Saksi dan penduduk mengatakan, tentara telah melakukan serangan udara di barak dan pangkalan RSF di wilayah Khartoum dan berhasil menghancurkan sebagian besar fasilitas paramiliter. Mereka menggambarkan, tentara juga telah merebut kembali kendali atas sebagian besar istana kepresidenan Khartoum dari RSF.
Kedua belah pihak sebelumnya mengeklaim mengendalikan istana presiden dan instalasi penting lainnya di Khartoum. Area-area ini merupakan tempat baku tembak artileri berat dan senjata berkecamuk hingga Ahad.
Anggota RSF tetap berada di dalam bandara internasional Khartoum yang dikepung oleh tentara. Namun militer menahan diri untuk tidak menyerang kelompok itu untuk menghindari kerusakan besar.
Tapi masalah utama, menurut saksi dan penduduk, ditimbulkan oleh ribuan anggota RSF bersenjata berat yang dikerahkan di lingkungan Khartoum dan kota-kota lain.
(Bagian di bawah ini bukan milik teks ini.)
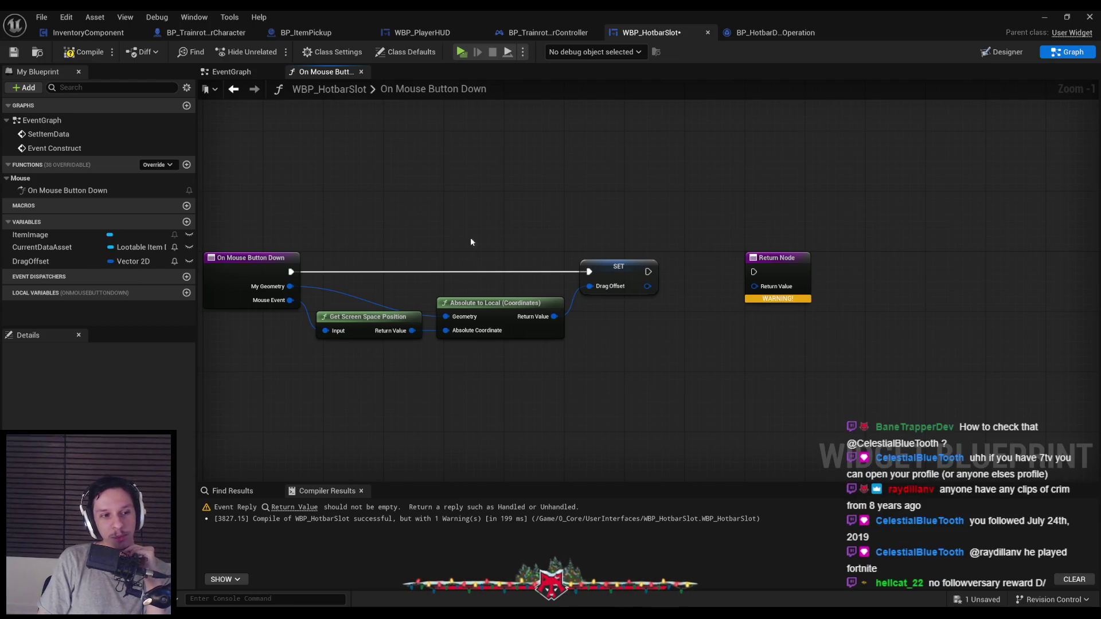
pyautogui.moveTo(673, 260); pyautogui.dragTo(568, 259)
Pengerahan itu dilakukan tanpa otoritas yang mampu mengendalikannya.
“Kami takut, kami tidak tidur selama 24 jam karena kebisingan dan rumah berguncang. Kami khawatir kehabisan air dan makanan, serta obat untuk ayah saya yang menderita diabetes,” ujar warga muda di selatan Khartoum bernama Huda.
"Ada begitu banyak informasi palsu dan semua orang berbohong. Kami tidak tahu kapan ini akan berakhir, bagaimana ini akan berakhir," kata Huda.
Amerika Serikat, Cina, Rusia, Mesir, Arab Saudi, Dewan Keamanan PBB, Uni Eropa dan Uni Afrika mengimbau untuk segera mengakhiri permusuhan. Perebutan itu dinilai mengancam memperburuk ketidakstabilan di wilayah yang lebih luas yang sudah bergejolak.
Upaya negara tetangga dan badan regional untuk mengakhiri kekerasan diintensifkan pada Ahad. Mesir menawarkan untuk menengahi dan Otoritas Antarpemerintah untuk Pembangunan blok Afrika regional berencana mengirim presiden Kenya, Sudan Selatan, dan Djibouti sesegera mungkin. Mereka akan mencoba mendamaikan kelompok-kelompok Sudan yang berkonflik.
Pecahnya pertempuran selama akhir pekan menyusul meningkatnya ketegangan atas integrasi RSF ke dalam militer. Perselisihan tentang penetapan untuk itu telah menunda penandatanganan perjanjian yang didukung secara internasional dengan partai politik tentang transisi menuju demokrasi setelah kudeta militer 2021.